"""

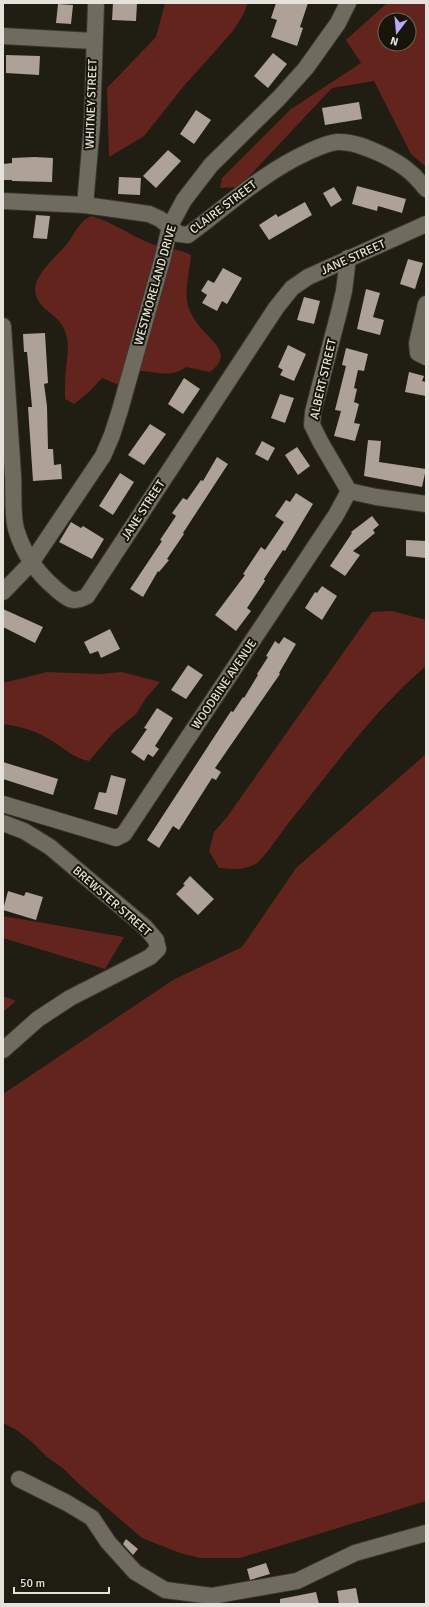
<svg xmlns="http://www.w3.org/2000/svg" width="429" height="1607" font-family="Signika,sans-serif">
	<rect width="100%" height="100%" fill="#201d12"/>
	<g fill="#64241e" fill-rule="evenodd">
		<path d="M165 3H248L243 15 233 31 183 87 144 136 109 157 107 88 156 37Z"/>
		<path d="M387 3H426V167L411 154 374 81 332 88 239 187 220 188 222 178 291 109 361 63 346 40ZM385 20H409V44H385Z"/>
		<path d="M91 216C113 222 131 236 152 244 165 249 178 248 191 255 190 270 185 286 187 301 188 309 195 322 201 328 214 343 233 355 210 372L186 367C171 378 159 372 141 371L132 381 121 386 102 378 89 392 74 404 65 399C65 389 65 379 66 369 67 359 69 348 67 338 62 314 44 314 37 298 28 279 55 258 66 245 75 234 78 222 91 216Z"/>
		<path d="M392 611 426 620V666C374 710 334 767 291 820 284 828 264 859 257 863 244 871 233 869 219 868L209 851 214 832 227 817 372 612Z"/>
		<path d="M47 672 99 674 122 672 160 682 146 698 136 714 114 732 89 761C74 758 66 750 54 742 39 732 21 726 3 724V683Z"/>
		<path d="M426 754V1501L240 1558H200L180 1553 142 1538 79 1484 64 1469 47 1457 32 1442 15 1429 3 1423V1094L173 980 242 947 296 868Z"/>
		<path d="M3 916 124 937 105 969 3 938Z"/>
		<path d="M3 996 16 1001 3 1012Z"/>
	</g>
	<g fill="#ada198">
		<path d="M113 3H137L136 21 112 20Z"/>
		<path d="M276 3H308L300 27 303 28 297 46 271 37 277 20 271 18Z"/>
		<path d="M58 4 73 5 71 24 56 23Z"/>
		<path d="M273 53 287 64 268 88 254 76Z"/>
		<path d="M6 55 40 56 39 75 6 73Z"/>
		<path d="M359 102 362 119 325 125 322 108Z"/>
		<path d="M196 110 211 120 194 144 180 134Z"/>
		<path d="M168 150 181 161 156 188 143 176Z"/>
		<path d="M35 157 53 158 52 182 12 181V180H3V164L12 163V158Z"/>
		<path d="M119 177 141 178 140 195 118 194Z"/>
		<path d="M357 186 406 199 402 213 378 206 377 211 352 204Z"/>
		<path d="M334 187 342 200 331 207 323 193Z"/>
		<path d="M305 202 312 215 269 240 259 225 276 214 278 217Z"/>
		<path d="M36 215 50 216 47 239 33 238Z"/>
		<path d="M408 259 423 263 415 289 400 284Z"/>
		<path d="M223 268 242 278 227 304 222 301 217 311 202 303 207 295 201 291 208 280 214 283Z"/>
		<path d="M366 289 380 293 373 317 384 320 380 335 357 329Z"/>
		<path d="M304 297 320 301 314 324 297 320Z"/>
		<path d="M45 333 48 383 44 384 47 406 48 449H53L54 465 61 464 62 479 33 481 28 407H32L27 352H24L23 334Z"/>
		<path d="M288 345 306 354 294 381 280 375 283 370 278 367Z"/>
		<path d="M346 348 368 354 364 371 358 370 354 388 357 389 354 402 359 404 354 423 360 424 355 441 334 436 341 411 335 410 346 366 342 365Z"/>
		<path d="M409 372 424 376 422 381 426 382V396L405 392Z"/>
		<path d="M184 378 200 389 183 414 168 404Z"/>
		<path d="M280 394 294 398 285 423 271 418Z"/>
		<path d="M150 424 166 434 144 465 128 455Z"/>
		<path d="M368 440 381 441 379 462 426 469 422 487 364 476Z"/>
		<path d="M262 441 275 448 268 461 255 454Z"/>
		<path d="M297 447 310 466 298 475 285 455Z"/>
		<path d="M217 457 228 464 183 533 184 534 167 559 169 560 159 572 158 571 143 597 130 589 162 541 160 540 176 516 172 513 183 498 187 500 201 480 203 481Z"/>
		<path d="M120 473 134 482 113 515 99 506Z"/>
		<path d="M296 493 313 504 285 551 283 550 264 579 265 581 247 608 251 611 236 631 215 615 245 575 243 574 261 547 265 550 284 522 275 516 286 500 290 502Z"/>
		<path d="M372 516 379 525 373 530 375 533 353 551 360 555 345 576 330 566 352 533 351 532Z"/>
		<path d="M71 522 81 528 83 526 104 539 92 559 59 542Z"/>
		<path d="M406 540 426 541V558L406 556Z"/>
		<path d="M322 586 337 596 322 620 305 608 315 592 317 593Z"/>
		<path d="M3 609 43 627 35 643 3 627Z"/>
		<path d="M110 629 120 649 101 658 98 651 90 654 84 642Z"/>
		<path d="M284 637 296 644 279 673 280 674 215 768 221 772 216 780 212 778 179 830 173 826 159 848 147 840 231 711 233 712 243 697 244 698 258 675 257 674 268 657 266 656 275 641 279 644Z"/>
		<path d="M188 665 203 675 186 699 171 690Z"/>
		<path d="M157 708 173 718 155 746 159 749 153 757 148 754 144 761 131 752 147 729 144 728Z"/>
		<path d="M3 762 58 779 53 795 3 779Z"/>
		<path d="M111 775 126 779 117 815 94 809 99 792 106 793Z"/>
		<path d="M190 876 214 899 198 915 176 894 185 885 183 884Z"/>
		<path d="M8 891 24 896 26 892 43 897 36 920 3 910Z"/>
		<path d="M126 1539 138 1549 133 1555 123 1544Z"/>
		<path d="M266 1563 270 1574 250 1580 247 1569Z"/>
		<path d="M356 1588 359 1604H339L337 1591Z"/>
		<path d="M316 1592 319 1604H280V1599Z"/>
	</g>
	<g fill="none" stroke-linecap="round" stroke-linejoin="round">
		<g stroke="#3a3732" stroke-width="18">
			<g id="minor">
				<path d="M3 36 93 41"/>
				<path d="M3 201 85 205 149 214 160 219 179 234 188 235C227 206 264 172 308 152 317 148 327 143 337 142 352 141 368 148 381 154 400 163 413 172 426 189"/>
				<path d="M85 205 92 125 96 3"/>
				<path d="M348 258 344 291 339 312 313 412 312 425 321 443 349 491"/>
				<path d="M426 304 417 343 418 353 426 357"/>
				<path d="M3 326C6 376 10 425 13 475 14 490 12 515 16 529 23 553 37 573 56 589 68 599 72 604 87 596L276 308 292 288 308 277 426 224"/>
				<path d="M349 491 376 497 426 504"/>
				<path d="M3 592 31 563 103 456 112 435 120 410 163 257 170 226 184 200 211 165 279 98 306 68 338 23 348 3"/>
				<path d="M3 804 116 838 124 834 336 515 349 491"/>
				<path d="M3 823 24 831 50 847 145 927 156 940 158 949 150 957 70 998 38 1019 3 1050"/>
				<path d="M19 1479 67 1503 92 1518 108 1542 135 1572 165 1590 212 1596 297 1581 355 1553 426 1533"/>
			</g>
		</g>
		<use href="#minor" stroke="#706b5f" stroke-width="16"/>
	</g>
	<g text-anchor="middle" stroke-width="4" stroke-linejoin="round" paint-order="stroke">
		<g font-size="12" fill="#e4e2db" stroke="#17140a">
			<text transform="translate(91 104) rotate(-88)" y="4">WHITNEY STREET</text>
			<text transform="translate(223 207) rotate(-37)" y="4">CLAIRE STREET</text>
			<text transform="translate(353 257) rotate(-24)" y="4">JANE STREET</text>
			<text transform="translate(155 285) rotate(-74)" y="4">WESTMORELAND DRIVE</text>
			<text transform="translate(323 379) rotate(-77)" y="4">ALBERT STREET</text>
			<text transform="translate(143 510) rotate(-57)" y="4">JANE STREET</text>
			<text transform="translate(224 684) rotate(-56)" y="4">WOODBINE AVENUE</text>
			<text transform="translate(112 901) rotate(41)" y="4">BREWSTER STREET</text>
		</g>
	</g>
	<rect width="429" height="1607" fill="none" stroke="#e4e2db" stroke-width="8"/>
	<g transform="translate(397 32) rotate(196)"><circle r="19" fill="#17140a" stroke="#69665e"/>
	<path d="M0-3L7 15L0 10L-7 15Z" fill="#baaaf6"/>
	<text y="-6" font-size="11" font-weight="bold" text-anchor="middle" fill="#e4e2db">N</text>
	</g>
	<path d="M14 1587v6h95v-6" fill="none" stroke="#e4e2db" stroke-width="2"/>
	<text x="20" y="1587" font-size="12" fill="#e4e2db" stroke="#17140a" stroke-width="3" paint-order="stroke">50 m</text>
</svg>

"""

What to do –
Find the lines above that contain the word "anchor" and collect them.

Output –
	<g text-anchor="middle" stroke-width="4" stroke-linejoin="round" paint-order="stroke">
	<text y="-6" font-size="11" font-weight="bold" text-anchor="middle" fill="#e4e2db">N</text>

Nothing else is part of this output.